----- THE DATA -----

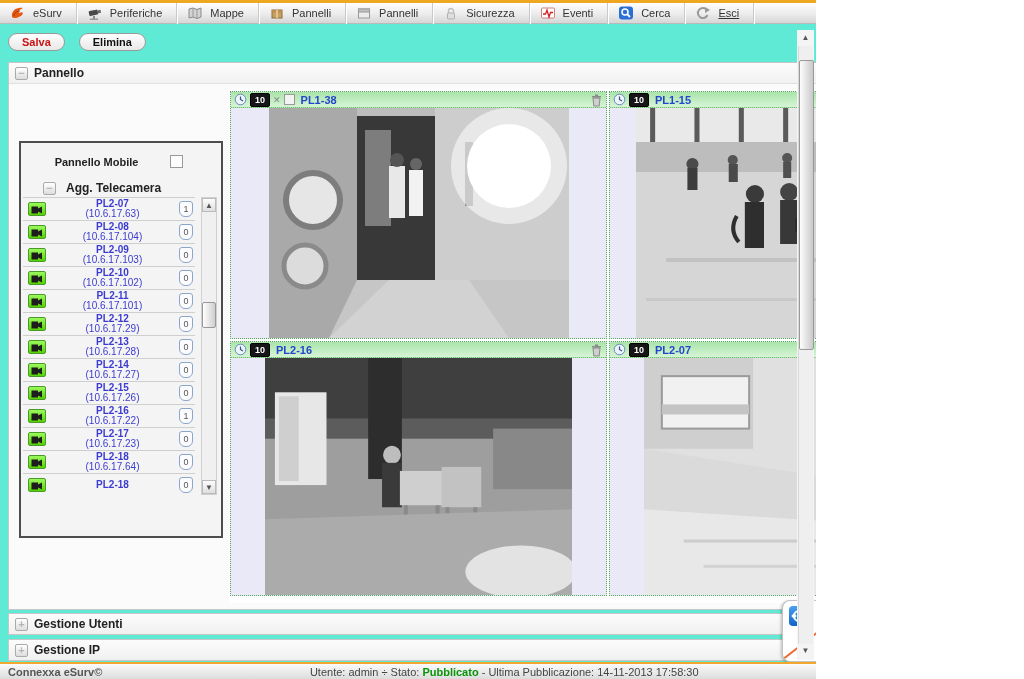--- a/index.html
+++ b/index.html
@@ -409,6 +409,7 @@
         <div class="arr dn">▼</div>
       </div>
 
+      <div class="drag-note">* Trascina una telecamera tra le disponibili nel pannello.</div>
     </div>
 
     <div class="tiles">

-----

YOUR OBJECTIVE
Leaving out the pictures, return the records exactly as given.

WRITTEN REPLY
--- a/index.html
+++ b/index.html
@@ -409,6 +409,7 @@
         <div class="arr dn">▼</div>
       </div>
 
+      <div class="drag-note">* Trascina una telecamera tra le disponibili nel pannello.</div>
     </div>
 
     <div class="tiles">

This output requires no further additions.